Once cash cryptocurrency trading volumes hit some critical pace of trading, the idea of listing a related futures contract was a no-brainer. Of course, the CME Group did just that; and these days, trading volume frequently exceeds 10 thousand contracts a day, with each contract covering five Bitcoin. If ever there were a situation where the CFTC should have exercised its authority to deny approval for a contract, this was it. Whatever the purported benefits of these contracts may be, the fact that these alternative currencies are a lubricant that facilitates illegal or illicit commerce should be overriding.
The trading activity in these markets — cash and futures — probably shouldn’t bother me as much as it does. For the most part, this trading is a game where willing players are simply picking each other’s pockets. Only willing participants play the game, so why should I care? I suppose I’m bothered because I think it’s a stupid game with little or no socially redeeming qualities. In general, speculators play positive role in markets by adding liquidity and improving market efficiency — i.e., serving to reduce transaction costs from what they otherwise would be in the absence of speculators. In the case of cryptocurrencies, however, legitimate interests are few. Speculators would provide much greater societal value if they reserved their capital for use elsewhere.

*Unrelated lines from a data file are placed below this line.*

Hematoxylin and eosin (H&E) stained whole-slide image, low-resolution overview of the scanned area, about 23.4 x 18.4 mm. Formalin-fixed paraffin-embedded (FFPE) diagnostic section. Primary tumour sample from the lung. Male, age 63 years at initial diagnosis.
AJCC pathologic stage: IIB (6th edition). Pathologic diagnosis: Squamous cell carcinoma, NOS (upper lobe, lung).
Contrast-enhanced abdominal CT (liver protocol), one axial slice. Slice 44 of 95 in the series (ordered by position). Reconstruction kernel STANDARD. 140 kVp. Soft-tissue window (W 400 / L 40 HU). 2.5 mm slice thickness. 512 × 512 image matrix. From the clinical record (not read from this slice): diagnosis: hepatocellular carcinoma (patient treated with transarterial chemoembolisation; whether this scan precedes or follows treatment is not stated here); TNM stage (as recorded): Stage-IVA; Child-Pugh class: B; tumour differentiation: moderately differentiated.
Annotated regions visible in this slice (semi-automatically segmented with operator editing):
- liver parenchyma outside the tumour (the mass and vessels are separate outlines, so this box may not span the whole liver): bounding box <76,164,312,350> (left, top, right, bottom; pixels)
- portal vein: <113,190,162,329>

It’s disappointing to me that seemingly respectable institutions are fostering an undeserved patina of legitimacy for cryptocurrencies. I’m well aware that some sophisticated hedge funds play in this playground, and that’s fine. For the most part, these players make their money by following disciplined trading rules that limit their losses with losing trades. They can enjoy attractive gains overall by making the correct directional bet only 50 percent of the time, as long as the gains on the 50 percent winning trades out-pace the losses on the 50 percent losing trades. It’s not rocket science. If they want to spend their time doing this, God bless them. On the other hand, non-professionals dabbling in these markets in the hopes of making a killing are being taken for a ride. Some, inevitably, will get lucky, but they’re being played.
I was a critic in 2013, and I’m a critic now. Cryptocurrencies do more harm than good.